Editorial
Está coberto de razão o prefeito de Cambé, José do Carmo Garcia, presidente da Associação dos Municípios do Paraná, quando diz que a iniciativa do INSS de trocar débitos das Prefeituras por edificações que vão servir para o próprio atendimento da Previdência naquelas cidades representa a concretização de antiga reivindicação. De fato, dentro do longo debate sobre a complicada questão da dívida das Prefeituras para com a Previdência sempre despontou a idéia de uma permuta dos débitos por serviços. Trata-se, ademais, de tese tanto mais importante quando se sabe que as Prefeituras, principalmente a dos menores municípios, acabam tendo de suprir muitos serviços que a seguridade social deveria oferecer. Nas pequenas comunidades, o cidadão em situação de emergência acaba procurando o prefeito, que se vê na contingência de oferecer atendimento que caberia ao Estado ou mesmo à União. Quantificar estes serviços e deduzir os valores tanto das dívidas antigas quanto das que o município tem de pagar a cada mês representaria até uma questão de justiça.
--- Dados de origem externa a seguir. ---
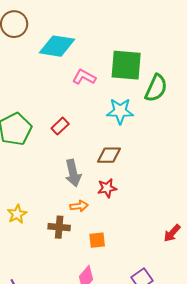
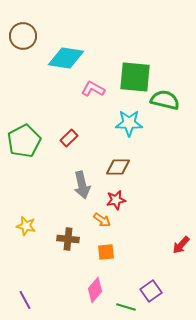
green semicircle: (156, 88) -> (165, 100), turned -100
orange arrow: (79, 206) -> (102, 220), moved, turned 42
yellow star: (17, 214) -> (26, 226), turned -30

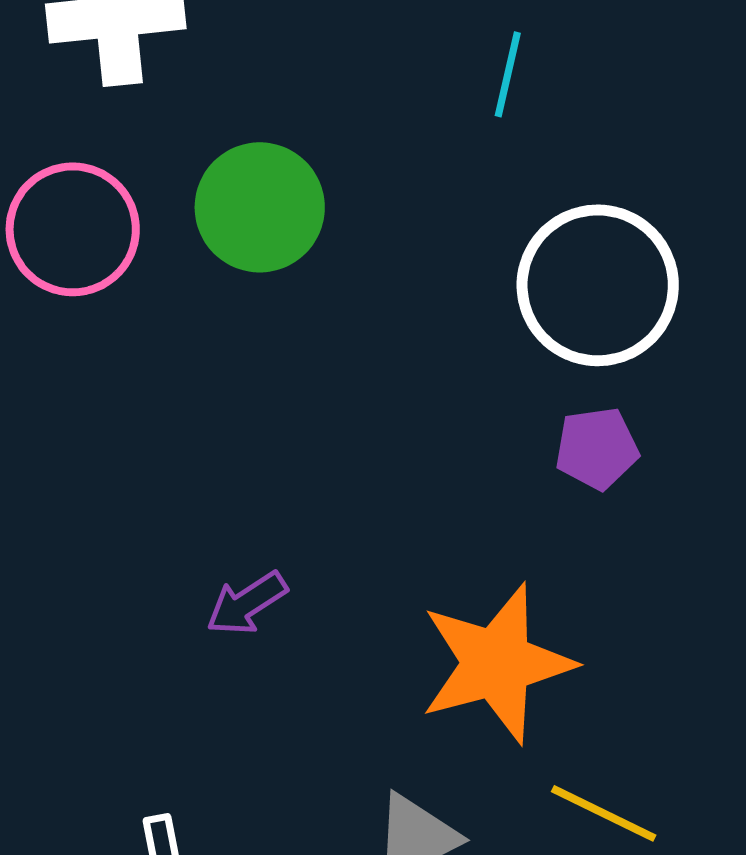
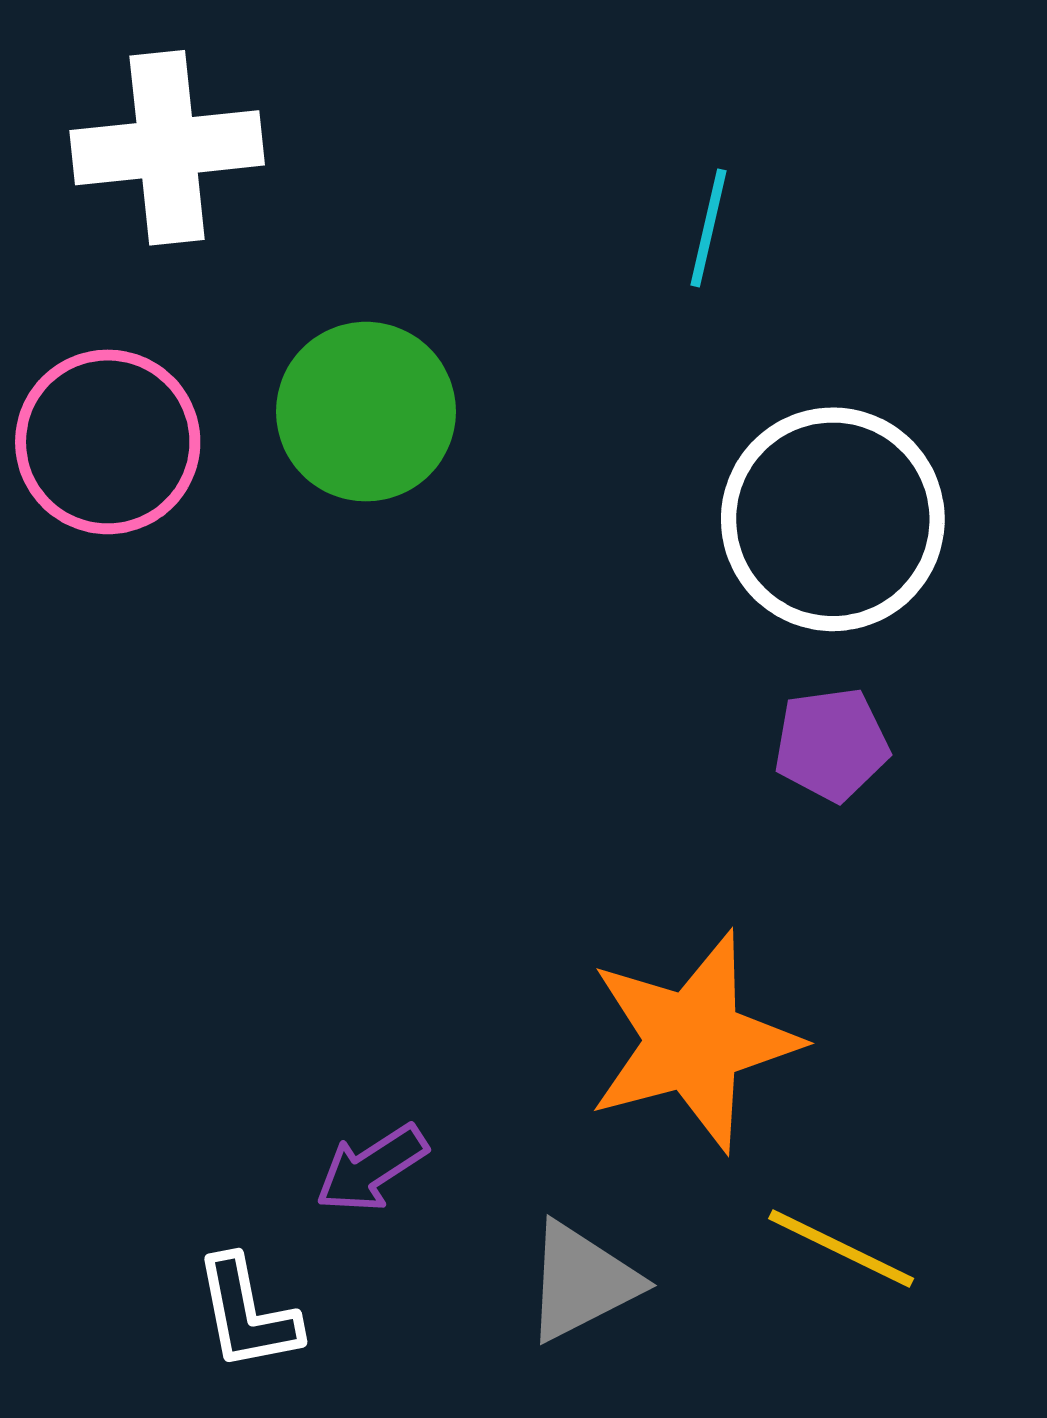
purple arrow: (247, 603) -> (372, 1168), moved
Todavia, ao longo dos anos, este pleito foi sempre posto de lado. A Previdência cobrava com rigor e as prefeituras, quase sempre atoladas em dificuldades econômicas, tentavam honrar seus compromissos. Muitas vezes não conseguiam e acabavam sofrendo os efeitos disto, inclusive com retenção de quotas do Fundo de Participação e com a impossibilidade de conseguir financiamentos. Uma pressão que quase nunca dava resultado porque na grande maioria dos casos as Prefeituras não pagam à Previdência por absoluta falta de recursos. O pouco que conseguem acabam tendo de aplicar para atender a população, inclusive oferecendo assistência médica, transporte de doentes e tudo o mais que envolve o amplo atendimento social. Qualquer pessoa que já viveu em um município pequeno sabe que ali o prefeito (e por extensão a Prefeitura) acaba tendo de ser o provedor de todas as necessidades dos mais carentes, tenha ou não recursos.
A atual iniciativa, que permite que os municípios em débito paguem parte ou toda a dívida construindo para o INSS, tem um imenso alcance. Não apenas ajuda para reduzir os débitos, como também oferece espaços para que a seguridade social atenda mais gente. A informação de que esta idéia pode, inclusive, vir a ser adotada em outros Estados é interessante, até porque o problema dos municípios não é só paranaense, é nacional. Hoje, pequenas, médias ou grandes municipalidades enfrentam dificuldades tremendas. Pagar dívidas com obras é um jeito de o INSS receber e de as Prefeituras saldarem seus débitos, sem que seja preciso onerá-las ainda mais com a retenção de quotas (já baixas) do FPM ou com a proibição para que obtenham financiamento.
É um caminho simples, apesar de ter levado tantos anos para ser trilhado. Importa que se amplie e até que outras idéias sejam implementadas, como a que prevê a troca de serviços prestados pela Prefeitura pelos débitos. A verdade é que a Previdência, assim como os demais organismos da União, não pode tratar as Prefeituras de forma idêntica à que usa para resolver questões com os sonegadores da iniciativa privada. É certo que muitos empresários que não pagam o que devem também enfrentam problemas e dificuldades. Mas a situação das Prefeituras é diferente. Elas prestam serviços e podem fazer muito mais, desde que mereçam a compreensão dos organismos federais e até estaduais. Uma vez que o governo federal vai se apropriar de parte dos recursos dos municípios com o FEF, é mais que justo que cuide de compensar. E a iniciativa do INSS pode ser parte deste processo.